Thursday, April 30, 2020
Sorry Elon, the rich-guy-blathering-idiocy-on-Twitter role is already filled
It didn't start with Donald Trump you know.
American history is rife with rich nutters leaping onto the political stage with a cry of "Death to tyrants."
While Trump has without question been most successful in jamming his execrable self into the news of the day, others certainly jammed their hands into the gears of history, where they could.
The one that immediately springs to mind is Henry Ford. Before he got into the business of fomenting anti-Semitism and promoting square dancing as a way to preserve American values, not to forget being a real and direct personal inspiration to Hitler, Ford decided he was going to end World War I, commissioning a "Peace Ship" and accomplishing pretty much nothing except draw derision on himself.
More recently, Texas oddball H. Ross Perot ran for president in 1992, briefly, before running away from it, vigorously, crying all the while, if I recall, that shady forces were spying on his daughter's wedding.
Twitter makes it easier than ever for wealthy with more opinions than sense to make themselves known. Elon Musk, who really should be digging that rich folks underground railroad he promised Chicago almost two years ago, instead on Wednesday was tweeting his heart out for, the virus be damned, Americans to get back to work, one assumes in his factories.

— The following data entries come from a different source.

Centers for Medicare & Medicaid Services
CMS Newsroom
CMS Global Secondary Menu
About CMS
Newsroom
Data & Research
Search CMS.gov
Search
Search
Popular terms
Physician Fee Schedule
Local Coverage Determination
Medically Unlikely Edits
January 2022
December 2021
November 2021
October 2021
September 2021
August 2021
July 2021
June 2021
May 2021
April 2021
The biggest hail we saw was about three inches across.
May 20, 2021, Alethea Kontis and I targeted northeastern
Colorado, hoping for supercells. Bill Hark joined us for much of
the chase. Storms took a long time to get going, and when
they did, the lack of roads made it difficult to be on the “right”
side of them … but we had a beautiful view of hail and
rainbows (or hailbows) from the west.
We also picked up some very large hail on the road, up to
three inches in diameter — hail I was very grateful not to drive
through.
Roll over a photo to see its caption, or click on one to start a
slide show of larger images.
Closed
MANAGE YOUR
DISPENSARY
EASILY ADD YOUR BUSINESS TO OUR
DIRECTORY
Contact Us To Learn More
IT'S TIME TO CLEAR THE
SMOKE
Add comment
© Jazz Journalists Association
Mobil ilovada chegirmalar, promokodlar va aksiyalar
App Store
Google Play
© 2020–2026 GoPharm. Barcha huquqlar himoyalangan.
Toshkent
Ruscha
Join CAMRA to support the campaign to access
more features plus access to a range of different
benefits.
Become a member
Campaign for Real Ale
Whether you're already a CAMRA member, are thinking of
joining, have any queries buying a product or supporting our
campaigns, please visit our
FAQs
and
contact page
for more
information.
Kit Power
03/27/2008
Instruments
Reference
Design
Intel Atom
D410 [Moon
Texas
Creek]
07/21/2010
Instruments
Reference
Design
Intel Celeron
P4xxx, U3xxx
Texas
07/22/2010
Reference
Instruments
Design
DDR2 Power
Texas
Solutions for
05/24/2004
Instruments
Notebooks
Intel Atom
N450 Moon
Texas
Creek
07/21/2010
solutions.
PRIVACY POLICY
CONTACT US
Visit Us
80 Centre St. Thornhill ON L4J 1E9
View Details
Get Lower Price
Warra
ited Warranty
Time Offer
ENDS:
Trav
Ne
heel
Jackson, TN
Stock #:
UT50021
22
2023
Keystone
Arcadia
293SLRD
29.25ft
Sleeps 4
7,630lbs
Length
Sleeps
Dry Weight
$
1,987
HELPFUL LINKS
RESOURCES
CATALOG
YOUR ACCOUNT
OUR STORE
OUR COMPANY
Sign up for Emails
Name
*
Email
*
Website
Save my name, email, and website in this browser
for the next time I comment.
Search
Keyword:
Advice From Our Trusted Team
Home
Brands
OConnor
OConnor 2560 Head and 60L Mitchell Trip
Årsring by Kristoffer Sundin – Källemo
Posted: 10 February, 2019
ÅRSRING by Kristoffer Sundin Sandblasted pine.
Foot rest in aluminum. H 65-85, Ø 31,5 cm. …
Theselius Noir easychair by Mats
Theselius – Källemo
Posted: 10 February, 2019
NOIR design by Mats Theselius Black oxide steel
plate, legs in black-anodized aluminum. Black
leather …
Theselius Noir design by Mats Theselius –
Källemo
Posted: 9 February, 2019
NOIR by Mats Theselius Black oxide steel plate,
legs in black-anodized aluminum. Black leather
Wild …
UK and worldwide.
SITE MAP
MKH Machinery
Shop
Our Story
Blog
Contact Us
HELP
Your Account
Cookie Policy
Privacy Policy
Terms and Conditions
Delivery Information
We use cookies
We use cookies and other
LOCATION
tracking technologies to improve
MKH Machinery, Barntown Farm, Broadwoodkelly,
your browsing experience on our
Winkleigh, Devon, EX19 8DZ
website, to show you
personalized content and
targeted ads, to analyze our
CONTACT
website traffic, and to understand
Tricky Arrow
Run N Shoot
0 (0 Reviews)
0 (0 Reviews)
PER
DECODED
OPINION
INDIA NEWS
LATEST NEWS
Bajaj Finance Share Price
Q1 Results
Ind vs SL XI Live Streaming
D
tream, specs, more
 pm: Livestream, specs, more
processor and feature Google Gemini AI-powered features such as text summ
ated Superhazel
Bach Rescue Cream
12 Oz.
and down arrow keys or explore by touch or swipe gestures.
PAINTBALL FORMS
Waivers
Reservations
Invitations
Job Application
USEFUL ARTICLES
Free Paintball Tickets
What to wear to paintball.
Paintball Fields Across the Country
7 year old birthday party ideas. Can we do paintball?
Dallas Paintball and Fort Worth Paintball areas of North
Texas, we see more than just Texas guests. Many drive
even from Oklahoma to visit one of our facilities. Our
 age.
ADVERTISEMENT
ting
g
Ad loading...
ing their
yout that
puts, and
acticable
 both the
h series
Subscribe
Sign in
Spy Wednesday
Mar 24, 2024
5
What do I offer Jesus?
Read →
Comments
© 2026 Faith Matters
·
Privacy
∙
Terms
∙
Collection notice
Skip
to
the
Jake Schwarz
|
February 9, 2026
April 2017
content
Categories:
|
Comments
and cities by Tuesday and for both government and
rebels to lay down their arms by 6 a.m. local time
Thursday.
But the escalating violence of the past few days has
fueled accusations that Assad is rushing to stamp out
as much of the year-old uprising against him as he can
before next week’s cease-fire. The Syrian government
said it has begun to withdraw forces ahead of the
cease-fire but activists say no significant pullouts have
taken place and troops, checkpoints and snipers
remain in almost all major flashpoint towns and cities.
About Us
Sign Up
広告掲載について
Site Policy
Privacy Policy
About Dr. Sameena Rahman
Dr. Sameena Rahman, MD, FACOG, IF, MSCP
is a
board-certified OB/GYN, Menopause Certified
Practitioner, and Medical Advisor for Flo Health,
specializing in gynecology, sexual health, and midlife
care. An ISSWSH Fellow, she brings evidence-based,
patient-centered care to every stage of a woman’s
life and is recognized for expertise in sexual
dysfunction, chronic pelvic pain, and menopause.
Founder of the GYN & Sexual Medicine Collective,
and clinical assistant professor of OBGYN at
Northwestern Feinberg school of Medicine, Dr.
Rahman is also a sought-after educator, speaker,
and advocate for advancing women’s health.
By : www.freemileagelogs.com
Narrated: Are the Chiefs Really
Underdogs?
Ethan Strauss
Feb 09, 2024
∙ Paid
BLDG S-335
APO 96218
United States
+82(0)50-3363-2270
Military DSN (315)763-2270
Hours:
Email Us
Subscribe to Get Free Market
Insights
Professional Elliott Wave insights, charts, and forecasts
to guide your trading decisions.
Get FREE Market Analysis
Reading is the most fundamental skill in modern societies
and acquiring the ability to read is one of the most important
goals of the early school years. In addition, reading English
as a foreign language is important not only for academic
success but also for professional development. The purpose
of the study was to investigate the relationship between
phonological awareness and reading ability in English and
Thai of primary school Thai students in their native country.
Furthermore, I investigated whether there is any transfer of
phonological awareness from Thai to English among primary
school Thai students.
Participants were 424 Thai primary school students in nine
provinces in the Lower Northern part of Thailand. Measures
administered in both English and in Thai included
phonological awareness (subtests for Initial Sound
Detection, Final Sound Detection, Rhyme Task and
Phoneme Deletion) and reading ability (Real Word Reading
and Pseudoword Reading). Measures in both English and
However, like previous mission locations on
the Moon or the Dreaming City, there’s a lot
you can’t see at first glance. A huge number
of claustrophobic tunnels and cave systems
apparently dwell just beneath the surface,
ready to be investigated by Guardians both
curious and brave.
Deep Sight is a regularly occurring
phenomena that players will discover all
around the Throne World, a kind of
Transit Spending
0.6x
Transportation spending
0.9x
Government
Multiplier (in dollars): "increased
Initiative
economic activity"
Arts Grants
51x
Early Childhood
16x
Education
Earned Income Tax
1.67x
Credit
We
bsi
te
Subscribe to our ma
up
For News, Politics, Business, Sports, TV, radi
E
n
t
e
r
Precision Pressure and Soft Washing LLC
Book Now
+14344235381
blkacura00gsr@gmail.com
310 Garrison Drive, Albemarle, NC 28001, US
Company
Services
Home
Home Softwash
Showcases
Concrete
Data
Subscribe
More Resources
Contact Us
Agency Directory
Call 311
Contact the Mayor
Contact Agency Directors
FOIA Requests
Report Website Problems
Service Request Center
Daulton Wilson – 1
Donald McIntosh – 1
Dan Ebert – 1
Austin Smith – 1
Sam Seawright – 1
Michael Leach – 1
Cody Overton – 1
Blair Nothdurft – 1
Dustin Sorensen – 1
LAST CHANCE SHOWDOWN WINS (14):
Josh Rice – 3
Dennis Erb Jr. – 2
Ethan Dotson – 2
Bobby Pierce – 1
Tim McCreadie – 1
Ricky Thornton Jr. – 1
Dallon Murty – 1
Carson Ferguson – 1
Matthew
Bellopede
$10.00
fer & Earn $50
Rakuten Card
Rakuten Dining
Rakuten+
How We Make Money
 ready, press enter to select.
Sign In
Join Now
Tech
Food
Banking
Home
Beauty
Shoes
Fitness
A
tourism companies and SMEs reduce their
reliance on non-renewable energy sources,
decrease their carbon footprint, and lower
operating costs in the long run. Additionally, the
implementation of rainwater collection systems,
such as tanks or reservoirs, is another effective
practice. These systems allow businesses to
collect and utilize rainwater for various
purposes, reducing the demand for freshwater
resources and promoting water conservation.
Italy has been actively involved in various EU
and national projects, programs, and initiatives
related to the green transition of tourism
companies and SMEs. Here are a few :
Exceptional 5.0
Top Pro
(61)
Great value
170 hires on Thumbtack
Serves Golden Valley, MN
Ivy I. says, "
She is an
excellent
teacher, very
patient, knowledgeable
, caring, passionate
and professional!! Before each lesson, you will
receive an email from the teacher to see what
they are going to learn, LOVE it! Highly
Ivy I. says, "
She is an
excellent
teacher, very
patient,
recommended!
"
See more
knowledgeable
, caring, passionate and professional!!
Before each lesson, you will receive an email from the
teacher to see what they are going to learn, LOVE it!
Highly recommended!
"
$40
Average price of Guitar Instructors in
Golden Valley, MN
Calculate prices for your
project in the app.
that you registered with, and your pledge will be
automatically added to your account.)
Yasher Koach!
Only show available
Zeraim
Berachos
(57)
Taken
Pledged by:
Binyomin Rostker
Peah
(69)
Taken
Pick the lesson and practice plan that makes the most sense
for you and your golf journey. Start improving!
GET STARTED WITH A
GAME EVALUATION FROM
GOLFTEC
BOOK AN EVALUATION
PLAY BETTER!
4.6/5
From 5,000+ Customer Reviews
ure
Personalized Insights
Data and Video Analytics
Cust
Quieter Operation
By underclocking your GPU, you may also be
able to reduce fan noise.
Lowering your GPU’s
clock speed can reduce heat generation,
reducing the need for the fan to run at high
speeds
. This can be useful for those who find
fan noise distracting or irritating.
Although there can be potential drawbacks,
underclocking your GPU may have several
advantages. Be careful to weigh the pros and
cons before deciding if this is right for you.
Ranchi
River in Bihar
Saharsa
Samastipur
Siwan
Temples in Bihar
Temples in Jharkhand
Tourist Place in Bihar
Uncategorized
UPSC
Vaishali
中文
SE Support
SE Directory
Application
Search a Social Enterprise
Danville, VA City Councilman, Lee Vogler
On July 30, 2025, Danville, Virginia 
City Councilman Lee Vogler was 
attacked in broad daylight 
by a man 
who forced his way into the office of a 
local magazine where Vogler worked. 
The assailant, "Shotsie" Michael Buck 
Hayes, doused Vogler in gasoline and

"FREE AMERICA NOW" he tweeted. "Give people their freedom back."
Nor was his rejection of the idea of civil society acting to save lives limited to the free-fire zone of Twitter. On a Tesla earnings call he referred to stay-at-home orders as "fascist," akin to "forcibly imprisoning people in their homes."
It's almost like he's auditioning for the Donald Trump role in American politics. Alas, that is already taken. We've got one too many as it is.
I suppose this is an improvement over his tweets in March, such as “The coronavirus panic is dumb.”
The moral of the story being: there are a lot of energetically idiotic people in the world. And being very, very good at one thing—making cars, stirring the pot on third rate reality TV shows, doesn't mean you have a facility for accomplishing anything in another realm of life. Which leads to a not-very-cheery thought for this rainy Thursday in our Plague Year of 2020. But one whatever decent Americans remain ought to bear in mind. Getting rid of Trump will definitely be a start, but certainly will not end our problems. There's always another puffed up potentate, weaned on cash and yes men, clamoring for attention.